Fed leaves interest rates unchanged but signals higher rates are ahead
Stocks, short-term bonds and gold all fell after the Federal Reserve held interest rates steady and nine Fed members indicated a rate hike by year-end is warranted.
The Dow fell 507 points, or 0.98%. The S&P 500 fell 1.21%, and the tech-heavy Nasdaq Composite fell 1.34%. Stocks fluctuated during Fed Chairman Kevin Warsh’s remarks before extending losses in the final hour of trading.
Two-year Treasury yields jumped a whopping 16 basis points to 4.21%, hitting their highest level in over a year. Yields rise when bond prices fall.
The US dollar index rose about 1% and was set for its best day in almost a year, reflecting expectations for higher-for-longer rates. Gold, which tends to do worse when rates are higher and the dollar is stronger, fell more than 2%.

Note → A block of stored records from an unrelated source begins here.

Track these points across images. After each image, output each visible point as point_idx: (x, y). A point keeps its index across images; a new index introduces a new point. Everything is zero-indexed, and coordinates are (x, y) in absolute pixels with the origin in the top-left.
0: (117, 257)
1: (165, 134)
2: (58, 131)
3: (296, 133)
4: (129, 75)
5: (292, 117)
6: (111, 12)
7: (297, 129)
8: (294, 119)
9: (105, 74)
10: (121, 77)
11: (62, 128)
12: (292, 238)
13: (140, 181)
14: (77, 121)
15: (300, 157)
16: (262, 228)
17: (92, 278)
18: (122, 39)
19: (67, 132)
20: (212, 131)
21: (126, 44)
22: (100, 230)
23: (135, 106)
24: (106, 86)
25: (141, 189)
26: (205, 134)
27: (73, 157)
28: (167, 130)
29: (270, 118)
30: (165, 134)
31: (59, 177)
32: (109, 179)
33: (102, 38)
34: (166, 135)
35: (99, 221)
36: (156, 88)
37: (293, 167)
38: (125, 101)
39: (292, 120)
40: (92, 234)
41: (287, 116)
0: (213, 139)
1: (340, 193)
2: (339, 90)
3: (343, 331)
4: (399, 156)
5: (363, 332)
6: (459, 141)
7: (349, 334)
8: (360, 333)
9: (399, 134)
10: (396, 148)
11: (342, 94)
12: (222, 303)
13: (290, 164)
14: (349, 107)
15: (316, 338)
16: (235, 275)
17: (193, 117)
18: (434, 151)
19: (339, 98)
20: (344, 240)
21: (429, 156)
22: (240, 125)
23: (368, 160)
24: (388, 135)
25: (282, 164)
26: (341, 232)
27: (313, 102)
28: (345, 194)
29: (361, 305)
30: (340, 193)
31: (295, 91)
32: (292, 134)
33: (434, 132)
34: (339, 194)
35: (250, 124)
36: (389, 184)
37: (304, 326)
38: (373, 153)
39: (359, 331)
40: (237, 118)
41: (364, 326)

The Fed published a truncated statement, which mentioned that inflation remains “elevated” partly because of energy “supply shocks.”
Warsh opted not to submit a forecast for the central bank’s so-called dot plot. But nine members of the Fed signaled a rate hike is needed by year-end, according to their projections.
Traders are now pricing in a 49% chance of a rate hike in September, up from a 27% chance yesterday, according to CME FedWatch.
“Markets were holding out hope that Chair Warsh would throw them some kernels of real dovishness that they obviously felt they didn’t get,” Kristina Hooper, chief market strategist at Man Group, told CNN.